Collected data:
>>>
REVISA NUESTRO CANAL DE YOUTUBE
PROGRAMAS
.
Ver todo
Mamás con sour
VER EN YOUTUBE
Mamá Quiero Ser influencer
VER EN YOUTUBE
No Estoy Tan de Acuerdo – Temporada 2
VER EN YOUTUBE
<<<
>>>
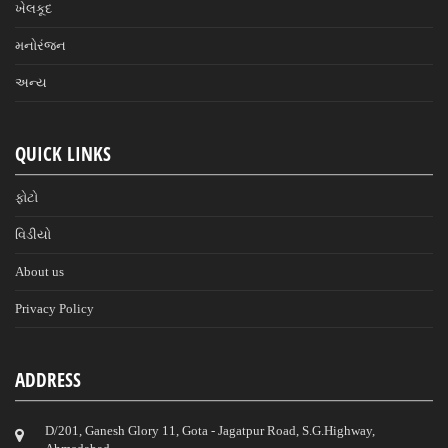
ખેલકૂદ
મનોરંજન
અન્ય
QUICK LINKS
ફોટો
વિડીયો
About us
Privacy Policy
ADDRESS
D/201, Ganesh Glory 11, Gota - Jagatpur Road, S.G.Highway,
<<<
>>>
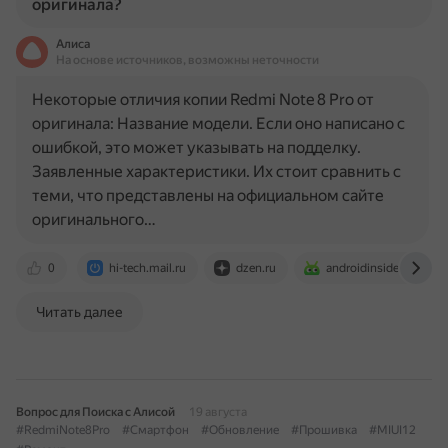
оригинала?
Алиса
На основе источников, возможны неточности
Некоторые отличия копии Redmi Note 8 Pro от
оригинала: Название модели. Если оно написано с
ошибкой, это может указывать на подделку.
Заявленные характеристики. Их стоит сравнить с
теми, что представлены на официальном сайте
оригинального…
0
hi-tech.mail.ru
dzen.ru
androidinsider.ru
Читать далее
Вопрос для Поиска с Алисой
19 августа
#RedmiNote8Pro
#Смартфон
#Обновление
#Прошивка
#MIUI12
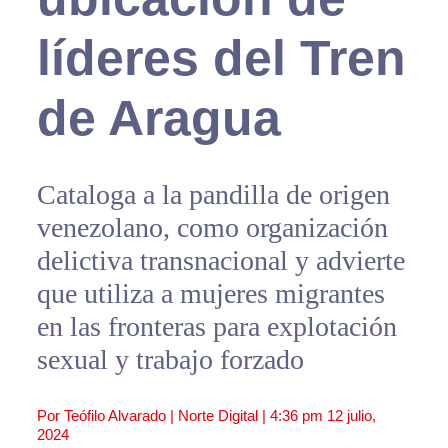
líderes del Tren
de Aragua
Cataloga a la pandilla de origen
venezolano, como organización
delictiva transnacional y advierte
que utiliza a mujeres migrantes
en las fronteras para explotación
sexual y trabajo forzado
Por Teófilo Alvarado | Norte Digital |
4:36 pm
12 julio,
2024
<<<
* Instruction *
Report every row above that contains the word "оригинала", and copy each such row in full.

* Response to this task *
оригинала?
оригинала: Название модели. Если оно написано с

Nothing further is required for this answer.